Outside the schools he visits, shivering neighborhood residents wait for The Greatest to emerge. “We love you,” they chant, reaching for the trembling hand. One man jumps in front of Ali’s departing bus and does a quick shuffle in the street, jabbing the air with his fists. Ali’s blank stare is reflected in the front window. His 5-year-old son, Asaad, asks “Mommy, why do people keep calling daddy an icon? Maybe now all he has to do is say ‘Hi, I’m an icon.”’

“He embodies the goodness of man, the generosity of man, the eternal hope man has that things will get better,” says Wilbert “Skeeter” McClure, a teammate of then-Cassius Clay at the 1960 Rome Olympics. “He’s a man of conviction - and we’d better look hard, ‘cause we won’t see many of them.”

And yes, Ali is different now. “In the early days, he was a photographer’s dream, always animated, always on,” says the fighter’s best friend, photographer Howard Bingham. “Now sometimes there’s this mask on his face like nothing is getting through. It makes me put the camera down because I don’t want to show him in a bad light.”

Impossible. No bad light surrounds him. You gravitate toward Ali. You can’t help it.

“I notice how big my father is, and then see other so-called ‘famous’ people who aren’t near his spiritual and emotional level,” says his daughter Hana, a student at Mount Ida College in Newton. “He feels so much, and they’re just clueless. They reach a certain stature and automatically pull back from the world. ‘Pulling back’ never occurred to my father.”

In the upcoming film “When We Were Kings” a Zaire native remembers Ali preparing to defeat George Foreman in the legendary “Rumble in the Jungle”: “He was like a sleeping elephant, a sleeping elephant. You can do whatever you want around a sleeping elephant. But when he wakes up, when he wakes up, he tramples everything.”

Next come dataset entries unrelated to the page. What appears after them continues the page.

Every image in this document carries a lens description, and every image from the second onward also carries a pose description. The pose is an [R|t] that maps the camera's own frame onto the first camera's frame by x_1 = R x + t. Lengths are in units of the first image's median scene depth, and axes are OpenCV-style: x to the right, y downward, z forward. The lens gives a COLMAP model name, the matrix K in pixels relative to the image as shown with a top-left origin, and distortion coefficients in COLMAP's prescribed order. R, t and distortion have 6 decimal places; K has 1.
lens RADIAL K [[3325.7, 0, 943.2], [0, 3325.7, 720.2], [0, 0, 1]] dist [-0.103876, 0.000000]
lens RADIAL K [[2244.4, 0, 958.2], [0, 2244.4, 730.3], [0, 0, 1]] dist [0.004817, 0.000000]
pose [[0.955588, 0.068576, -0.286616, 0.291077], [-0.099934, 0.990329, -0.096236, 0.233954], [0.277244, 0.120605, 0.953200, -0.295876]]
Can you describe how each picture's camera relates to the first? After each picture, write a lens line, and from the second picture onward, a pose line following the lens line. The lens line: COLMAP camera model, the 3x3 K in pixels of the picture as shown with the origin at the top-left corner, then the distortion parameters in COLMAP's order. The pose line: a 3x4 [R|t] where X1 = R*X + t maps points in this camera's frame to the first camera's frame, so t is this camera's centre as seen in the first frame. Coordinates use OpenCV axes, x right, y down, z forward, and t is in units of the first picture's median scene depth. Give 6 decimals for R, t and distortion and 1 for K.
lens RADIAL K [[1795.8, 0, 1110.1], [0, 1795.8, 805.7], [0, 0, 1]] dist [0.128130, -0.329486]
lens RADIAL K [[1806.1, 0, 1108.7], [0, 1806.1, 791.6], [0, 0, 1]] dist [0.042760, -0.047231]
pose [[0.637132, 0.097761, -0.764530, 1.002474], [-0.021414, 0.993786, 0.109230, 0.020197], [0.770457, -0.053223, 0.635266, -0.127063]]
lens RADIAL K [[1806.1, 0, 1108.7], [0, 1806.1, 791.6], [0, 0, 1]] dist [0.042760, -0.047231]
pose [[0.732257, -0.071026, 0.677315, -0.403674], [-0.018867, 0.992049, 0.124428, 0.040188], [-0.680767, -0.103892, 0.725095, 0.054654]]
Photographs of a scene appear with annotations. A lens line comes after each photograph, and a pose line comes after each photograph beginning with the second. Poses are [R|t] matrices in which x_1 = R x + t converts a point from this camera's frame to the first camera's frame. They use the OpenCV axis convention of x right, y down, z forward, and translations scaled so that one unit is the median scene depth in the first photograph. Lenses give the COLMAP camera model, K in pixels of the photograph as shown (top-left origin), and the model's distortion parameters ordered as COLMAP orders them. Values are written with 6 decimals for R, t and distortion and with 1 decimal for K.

On Wednesday in a Mount Ida reception hall, the elephant seemed to sleep. In the middle of signing autographs, posing with Patriots and nodding to gushing kudos, Ali’s head drooped and his eyes closed. But then his head rose slowly and those laughing eyes popped open. He’d tricked us again. “I’m in here,” the eyes said as they blazed a loving line across the room. “Still fighting.”